US Wheat Review on Monday: Stumbles on speculative sales, fundamentals



U.S. wheat futures stumbled Monday, succumbing to speculative selling on bearish underlying fundamentals and a lack of leadership from outside market influences.


March CBOT wheat ended 20 1/2 cents lower at US$5.54, March KCBT wheat settled 27 1/2 cents lower at US$5.80, and March MGE wheat finished 28 cents lower at US$6.25 1/4.


The market's weak underlying fundamentals served as the catalyst to pressure prices, with key influences being record global supplies and a good start to the the U.S. winter wheat crop, analysts said.


Spreading versus corn and soybeans added to the defensive tonnee, with the absence of bullish fundamental news in the face of mixed signals from outside markets leading to the defensive posture, analysts added.


Supportive technical chart formations were seen limiting downside pressure, but a global economic slowdown and the U.S. needing to be price competitive in the face of abundant world supplies helped push prices lower, traders said.


Meanwhile, the DTN Meteorlogix Weather Service forecast said there continues to be no major weather problems in the U.S. southern Plains wheat areas. Soil moisture and temperatures favor pre-winter growth of wheat.


U.S. wheat inspected for export in the week ended Nov. 13 totaled 14.273 million bushels. Analysts surveyed by Dow Jones Newswires anticipated inspections in a range of 10 million to 19 million bushels. The inspections represented a 9.6% increase from the previous week. Accumulated inspections in the 2008-09 marketing year total 566.161 million bushels, a 15.1% decrease from the inspections at the same time last year.


In CBOT pit trades, speculative fund selling was estimated at 3,000 lots.



Kansas City Board Of Trade


KCBT wheat was down on a lack of buyers, as underlying support quickly dissipated on any sign of fund selling, a KCBT floor trader said. There was nothing fundamental or technical that drove the day's action, but MF Global was a buyer of March contracts.

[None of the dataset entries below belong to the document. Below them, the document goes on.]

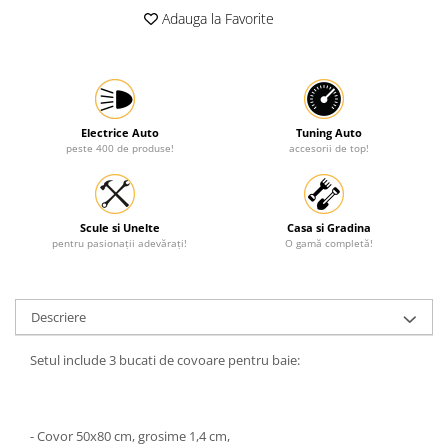
Adauga la Favorite
Electrice Auto
Tuning Auto
peste 400 de produse!
accesorii de top!
Scule si Unelte
Casa si Gradina
pentru pasionații adevărați!
O gamă completă!
Descriere
Setul include 3 bucati de covoare pentru baie:
- Covor 50x80 cm, grosime 1,4 cm,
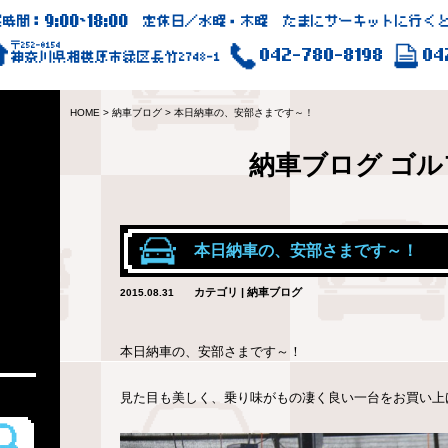
9:00
18:00
業時間：
~
定休日／水曜・木曜 たまにサーキットに行くと
〒252-0154
042-780-8198
04
神奈川県相模原市緑区長竹2748-1
HOME
>
納車ブログ
>
本日納車の、安部さまです～！
納車ブログ
ゴル
本日納車の、安部さまです～！
カテゴリ | 納車ブログ
2015.08.31
本日納車の、安部さまです～！
見た目も美しく、乗り味がもの凄く良い一台をお買い上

Minneapolis Grain Exchange


Spread trade was the most active feature in MGE wheat, a MGE trader said. The December/March spread moved from a 4 1/2-cent inverse to a 9-cent carry, before settling at 5 cents carry. Light intermarket spread was seen early in the session, with MGE wheat initially trading at a premium to Chicago and Kansas City. However, once the MGE spread collapsed, MGE lagged behind the other markets for the rest of the day, an MGE floor analyst said.